Hospitalization for pneumonia in children causes financial burdens for families beyond medical treatment

Three studies in Bangladesh and India found that the direct medical costs for children hospitalized with pneumonia were 27% to 116% of the average monthly income of households. And, while these costs represent a major portion of a family’s monthly income, they don’t include non-medical costs, such as transport and food costs, nor the lost wages of family members who miss work to care for the child.

Immunization can prevent costly hospitalizations for childhood pneumonia, saving money and improving health outcomes

In a global review of the costs of treating childhood pneumonia, the average costs of a hospitalized case of pneumonia in children under five years of age was US$243 in primary or secondary hospitals in low- and middle-income countries (ranging from US$40 – US$563) and US$559 in tertiary hospitals (ranging from US$20 – US$1,474). In high-income countries, the cost of hospitalized cases averaged US$2,800 in primary or secondary hospitals and more than US$7,000 in tertiary hospitals. Note that in most of these studies, only direct medical costs were included and thus total costs – including non-medical costs and lost wages – would be considerably higher.

Vaccines reduce hospital admissions and free up more resources to treat and prevent other illnesses

One of the first studies of real-world use of pneumococcal conjugate vaccine (PCV) in Africa, found 48% fewer cases of pneumonia in children confirmed by x-ray after PCV introductoin. The results show the vaccine greatly reduced childhood pneumonia hospital admissions in Kenya: Hospital admissions for pneumonia went down 27%.The vaccine led to 329 fewer pneumonia cases per 100,000 kids each year.

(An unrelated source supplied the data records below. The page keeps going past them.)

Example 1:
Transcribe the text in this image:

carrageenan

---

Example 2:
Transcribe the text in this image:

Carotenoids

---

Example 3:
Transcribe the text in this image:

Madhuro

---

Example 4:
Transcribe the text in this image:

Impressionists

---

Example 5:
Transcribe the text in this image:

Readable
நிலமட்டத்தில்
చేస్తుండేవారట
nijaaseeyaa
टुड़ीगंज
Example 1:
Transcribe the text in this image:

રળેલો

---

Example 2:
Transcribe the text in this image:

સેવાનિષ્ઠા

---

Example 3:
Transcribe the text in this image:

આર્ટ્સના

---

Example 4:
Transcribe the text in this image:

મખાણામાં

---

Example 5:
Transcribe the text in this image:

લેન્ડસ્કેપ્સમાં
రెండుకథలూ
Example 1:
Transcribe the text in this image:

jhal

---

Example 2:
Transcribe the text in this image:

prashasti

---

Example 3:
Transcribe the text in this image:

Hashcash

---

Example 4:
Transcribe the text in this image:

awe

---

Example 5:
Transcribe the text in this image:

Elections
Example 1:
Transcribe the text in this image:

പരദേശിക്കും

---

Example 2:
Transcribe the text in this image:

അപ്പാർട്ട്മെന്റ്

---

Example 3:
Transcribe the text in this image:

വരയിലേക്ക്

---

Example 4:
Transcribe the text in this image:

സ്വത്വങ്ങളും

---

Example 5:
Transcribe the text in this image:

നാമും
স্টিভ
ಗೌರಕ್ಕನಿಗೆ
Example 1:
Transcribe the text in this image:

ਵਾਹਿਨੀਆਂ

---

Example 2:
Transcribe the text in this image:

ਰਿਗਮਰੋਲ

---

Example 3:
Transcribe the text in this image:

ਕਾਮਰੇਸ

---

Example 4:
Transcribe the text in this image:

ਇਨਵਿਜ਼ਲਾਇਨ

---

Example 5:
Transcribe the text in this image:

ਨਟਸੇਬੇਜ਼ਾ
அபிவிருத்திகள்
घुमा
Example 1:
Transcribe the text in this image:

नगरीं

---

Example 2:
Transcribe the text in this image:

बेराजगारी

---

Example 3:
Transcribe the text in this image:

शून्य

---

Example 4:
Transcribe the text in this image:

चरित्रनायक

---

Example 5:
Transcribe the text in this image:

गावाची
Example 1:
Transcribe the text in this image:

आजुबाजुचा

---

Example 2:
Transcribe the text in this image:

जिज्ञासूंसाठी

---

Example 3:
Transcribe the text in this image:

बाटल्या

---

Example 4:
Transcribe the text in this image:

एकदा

Immunization reduced hospitalization disparities for children from ethnic minorities

In New Zealand, Maori and Pacific children have historically suffered high hospitalization rates for invasive pneumococcal disease (IPD), all cause pneumonia (ACP), and otitis media. Following the introduction of conjugate vaccines in the country, Maori and Pacific children’s rates of admission for IPD dropped by 79% and 67%, respectively, while significant reductions in ACP and otitis media admissions were also noted, resulting in reductions in disparities for these populations.

Vaccine-preventable illnesses cause greatest burden of mortality for children affected by armed conflict

Children under 5 years of age bear the greatest burden of indirect conflict-associated mortality (indirect mortality results from disruption of health services including immunization, food insecurity, and high risk living conditions such as those found in refugee camps). The leading causes of child death in these circumstances include respiratory infections, diarrhea, measles, malaria, and malnutrition.

Immunization can prevent common illnesses that strain hospital resources

In a Bangladeshi study, pneumonia and acute diarrhea were the first and third most common reasons for childhood hospital admission with over half (54%) of the acute diarrhea admissions caused by rotavirus. One in four children taken to this large pediatric hospital were refused admission because all beds were occupied. Vaccination could have prevented children with rotavirus from requiring essential hospital resources when one in four children refused admission had symptoms of pneumonia.

Medical costs for treating diarrheal disease can drive households below the poverty line

A study modeling the relationship between disease and poverty in Ethiopia found that among the top 20 causes of death in Ethiopia, diarrhea and lower respiratory infections (LRIs) are the top two drivers of medical impoverishment. It is estimated that in 2013, out-of-pocket direct medical costs for diarrheal disease drove an estimated 164,000 households below the poverty line (representing 47% of all the diarrhea cases), and LRIs led to an estimated 59,000 cases of poverty (17% of LRI cases). Of the top 10 health-associated drivers of poverty, four are at least partially vaccine-preventable (1. Diarrhea, 2. LRI, 4. TB. 10. Pertussis).